Both ulcerative colitis (UC) and irritable bowel syndrome (IBS) are chronic gastrointestinal (GI) conditions that show some typical features. Persistent GI symptoms typical for IBS are observed in patients with diagnosed UC. Both IBS and UC are characterised by dysregulation of the enteric nervous system, alterations in the gut flora, low-grade mucosal inflammation, and activation of the brain-gut axis. Therefore, it appears that there may be some overlap between the two conditions. It is rather difficult to tell if the lower gastrointestinal symptoms are secondary to coexisting IBS or a hidden UC condition.

Given the disruptions in gut microbiota in UC and the likely role of the brain-gut axis in the production of such symptoms, treatments such as probiotics, fecal microbiota transplantation, antidepressants, and psychological therapy would appear to be sensible options to use in both illnesses. They are both chronic, causing patients to have a worse quality of life and everyday suffering, as well as incurring significant expenses for the health-care system.

The aim of this review article was to give an up-to-date perspective on the diagnosis and management of IBS-like symptoms in UC.

Keywords

diagnosis, irritable bowel syndrome, ulcerative colitis

Introduction

IBS has been estimated to affect about 10% of the general population globally, but the prevalence rates are highly variable.[1,2] They range from country to country from 1.1% to 45.0% but has been estimated to be 12% (95% CI 7%, 17%) generally in North America[2], with a similar prevalence specifically in Canada[3]. Rates also vary according to diagnostic criteria.[1,3-53-5] Studies have revealed that IBS is more common in women than in men. As for the IBS subtype, IBS with constipation is significantly more prevalent among women than among men.[6]

The prevalence of irritable bowel syndrome (IBS) in Bulgaria estimated from a population-based study is approximately 20%, which was comparable to that in the Middle East and developed Asian countries.[5] According to a 2012 meta-analysis, the pooled global prevalence of the disorder was 11.2%, ranging from 1.1% to 45.0%.[7] Recently, a global epidemiological study of functional gastrointestinal disorders (FGID) has reported that IBS has a prevalence rate of 4.1%.[8] The study concluded that the African continent, the Arab world, and Eastern Europe are severely underrepresented in IBS prevalence studies.[8]

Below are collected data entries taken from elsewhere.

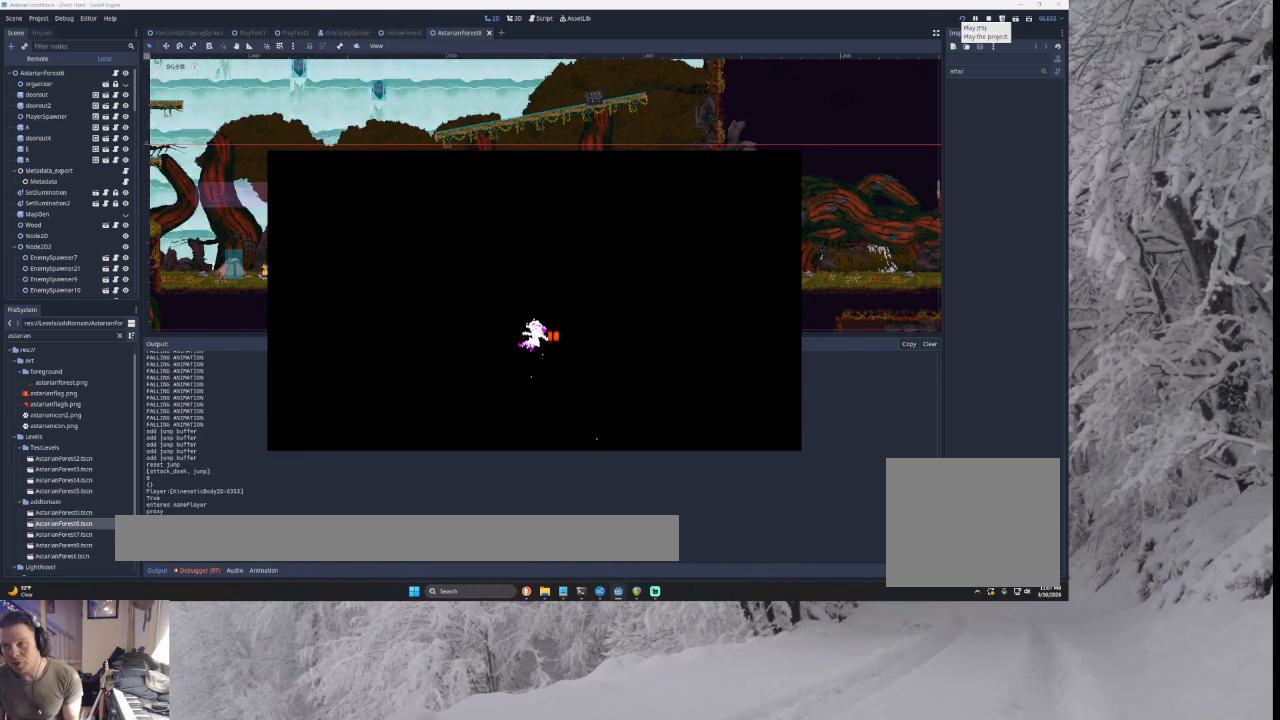
{"buttons": [], "left_stick": "center", "right_stick": "center", "events": []}
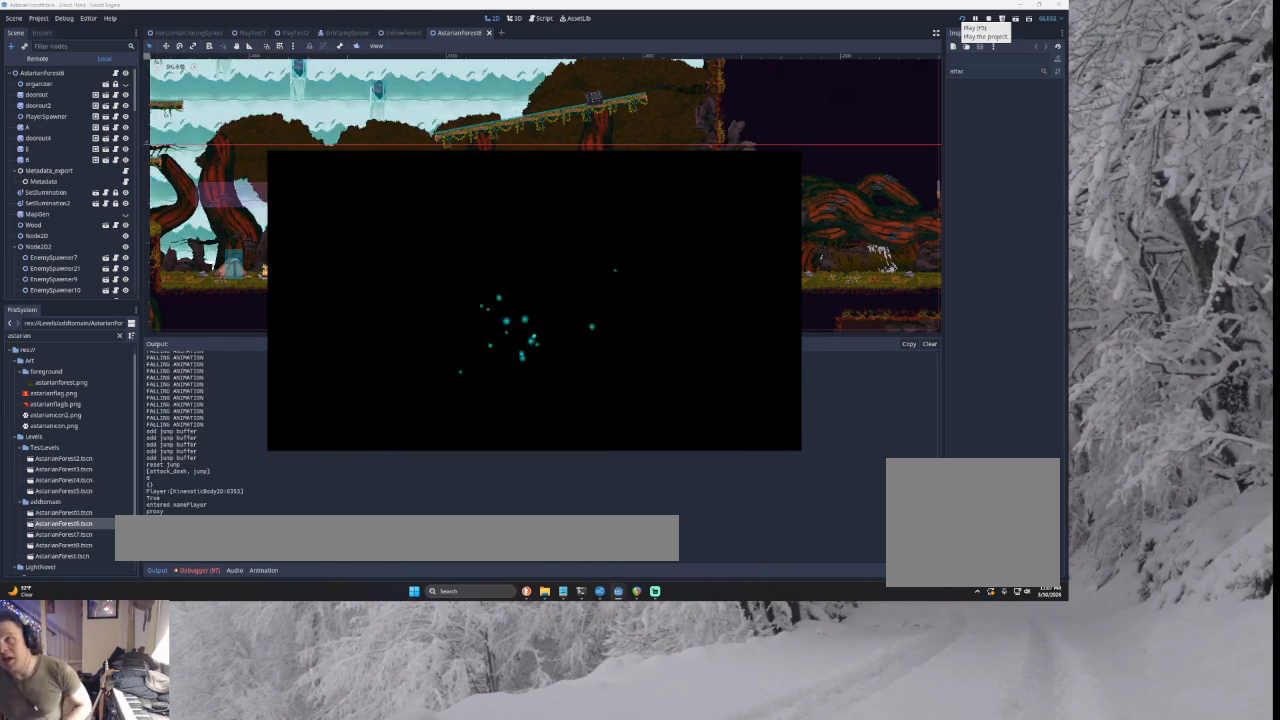
{"buttons": [], "left_stick": "center", "right_stick": "center", "events": []}
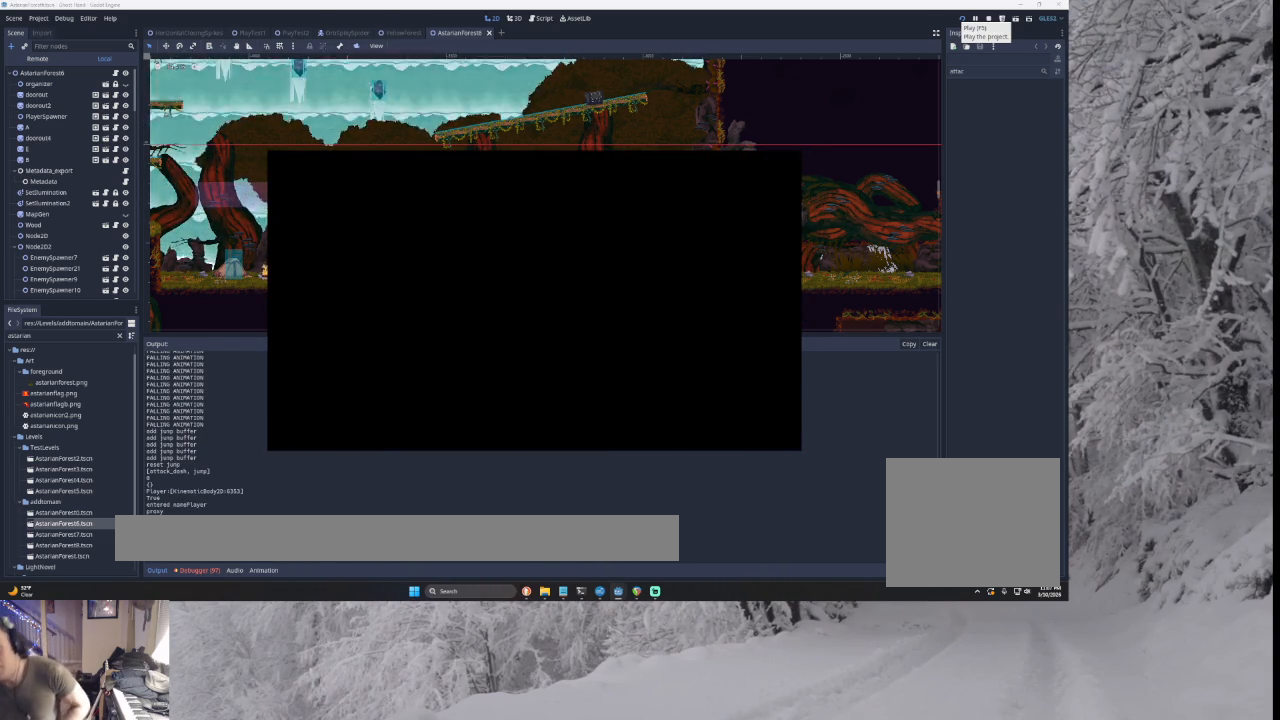
{"buttons": [], "left_stick": "center", "right_stick": "center", "events": []}
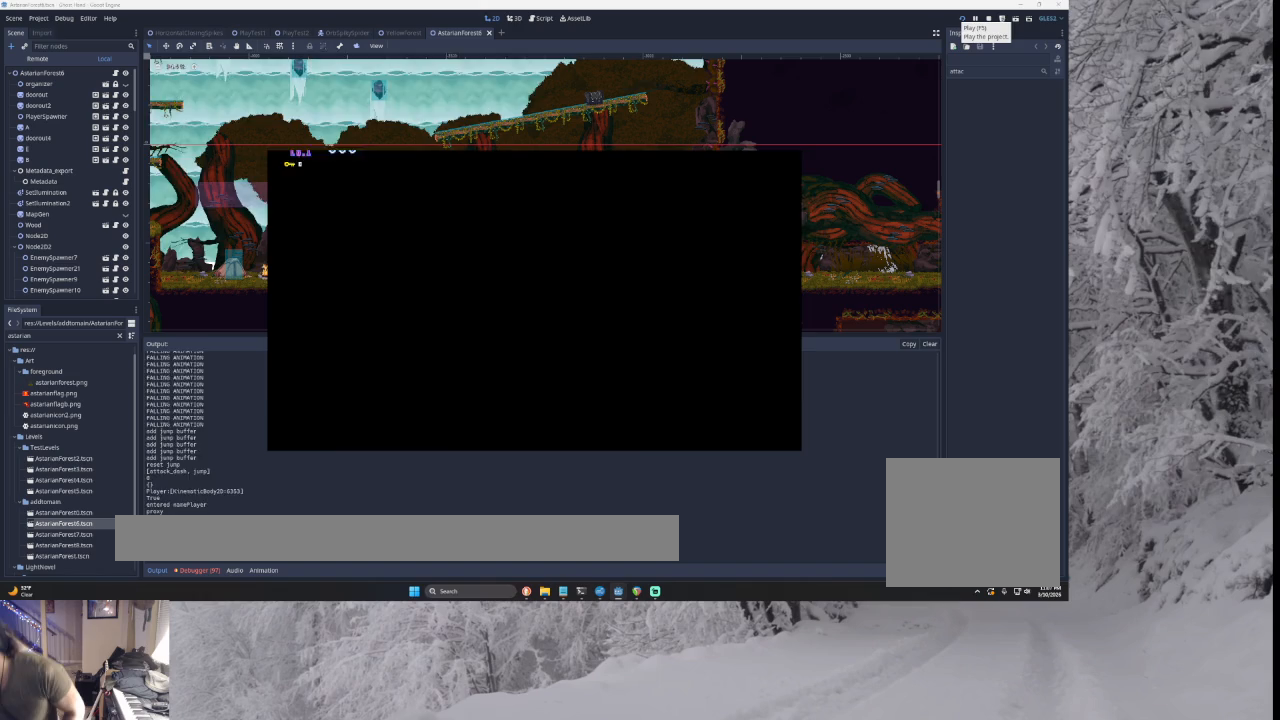
{"buttons": [], "left_stick": "center", "right_stick": "center", "events": []}
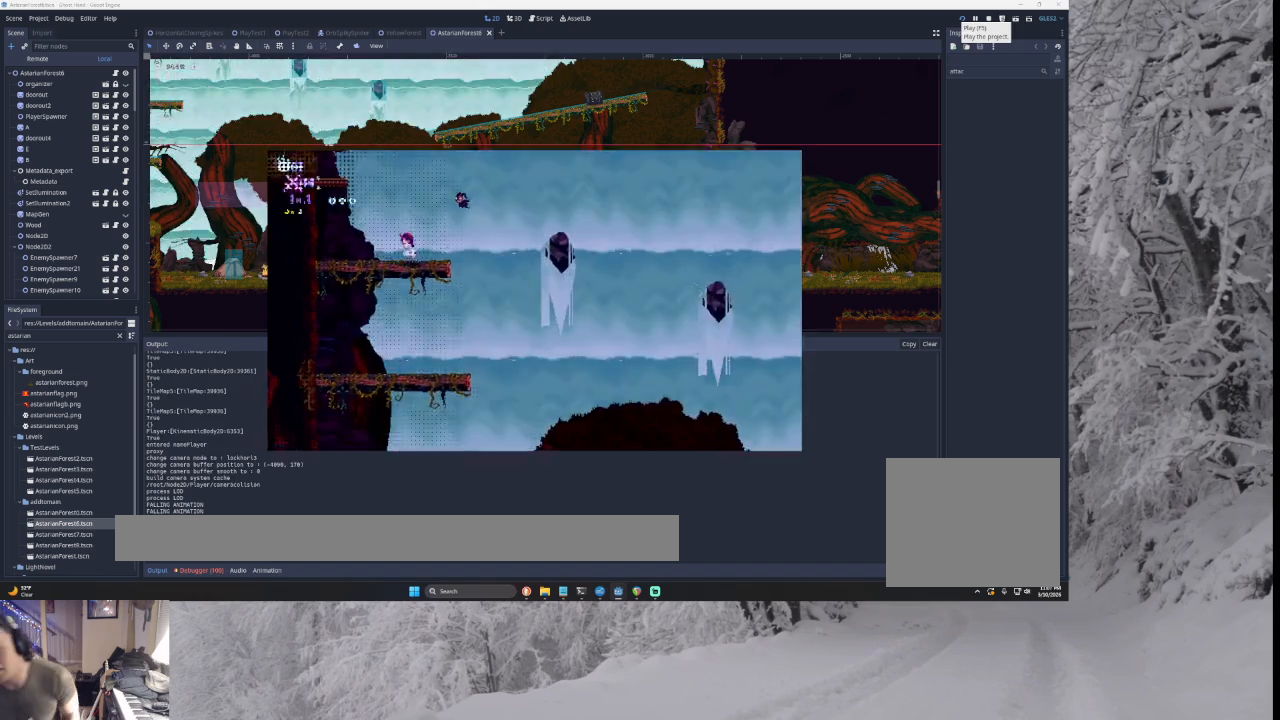
{"buttons": [], "left_stick": "right", "right_stick": "center", "events": [[367, "left_stick", "right"]]}
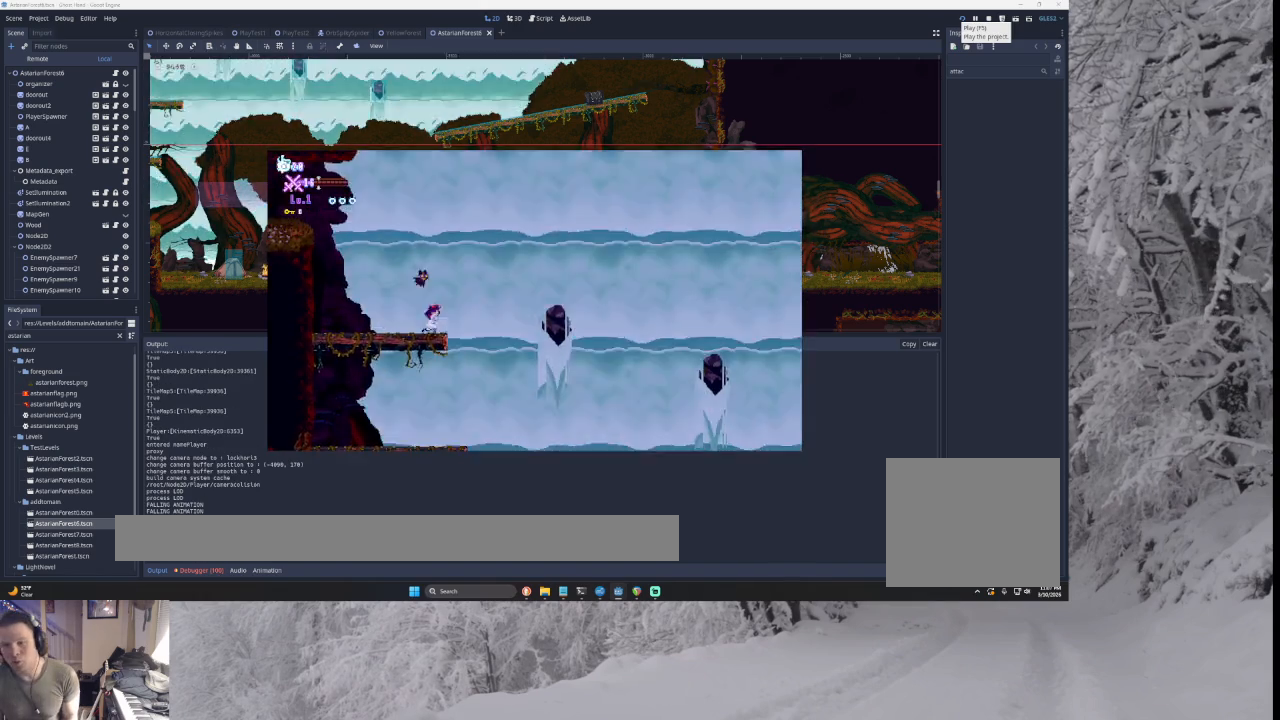
{"buttons": [], "left_stick": "right", "right_stick": "center", "events": []}
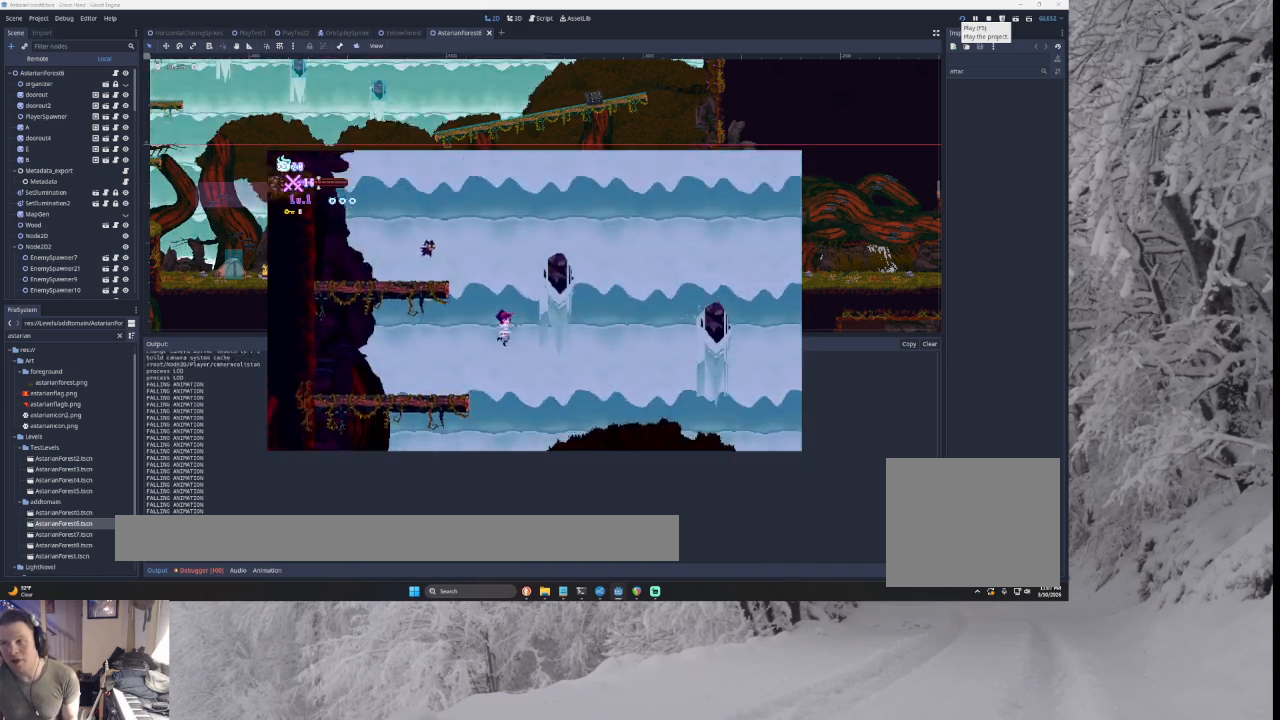
{"buttons": [], "left_stick": "right", "right_stick": "center", "events": []}
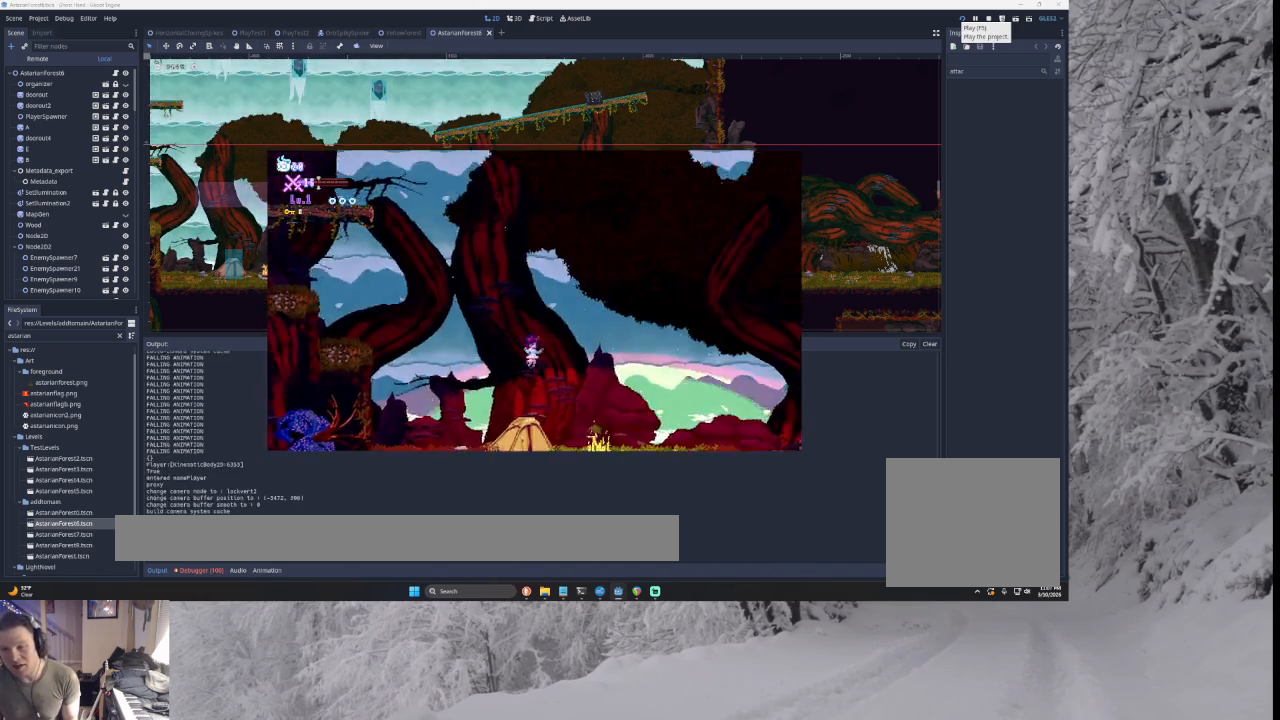
{"buttons": [], "left_stick": "right", "right_stick": "center", "events": [[33, "TRIANGLE", "down"], [200, "TRIANGLE", "up"]]}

Ulcerative colitis (UC) has an incidence of 8–14 per 100,000 people, and a prevalence of 120–200 per 100,000 people in Western populations.[9]

Among quiescent UC patients, a higher prevalence of IBS-like symptoms than expected was reported more than 30 years ago by Isgar et al.[10] These conclusions have since been repeated in several studies in UC patients and patients with Crohn’s disease (CD).[11–13]

There is considerable variation in the reported prevalence rates, ranging from 9% to 46% in UC patients with quiescent disease.[14] This could be explained by different criteria used for remission in UC patients, different criteria for the diagnosis of IBS, or various study designs. Recently, the IBSEN study reported that the overall prevalence of IBS-like symptoms in UC was 27%, and in patients in deep remission, the prevalence was 29%.[15] No difference in the prevalence of IBS-like symptoms was found between UC patients with ongoing inflammation and patients in deep remission. IBS-like symptoms in UC patients were quite frequent after 20 years of the disease.[15]

In this review, we make an up-to-date overview of the diagnosis and management of IBS-like symptoms in UC. We focus on the overlapping symptoms, pathological overlaps, and current therapies.

Diagnosis

IBS presents with chronic abdominal pain and changed bowel habits. Unfortunately, most people who meet diagnostic criteria for IBS do not have a formal diagnosis. Moreover, quite a small percentage of those affected seek medical help. It is proven that IBS is associated with increased healthcare costs and is the second-highest cause of work absence.[16]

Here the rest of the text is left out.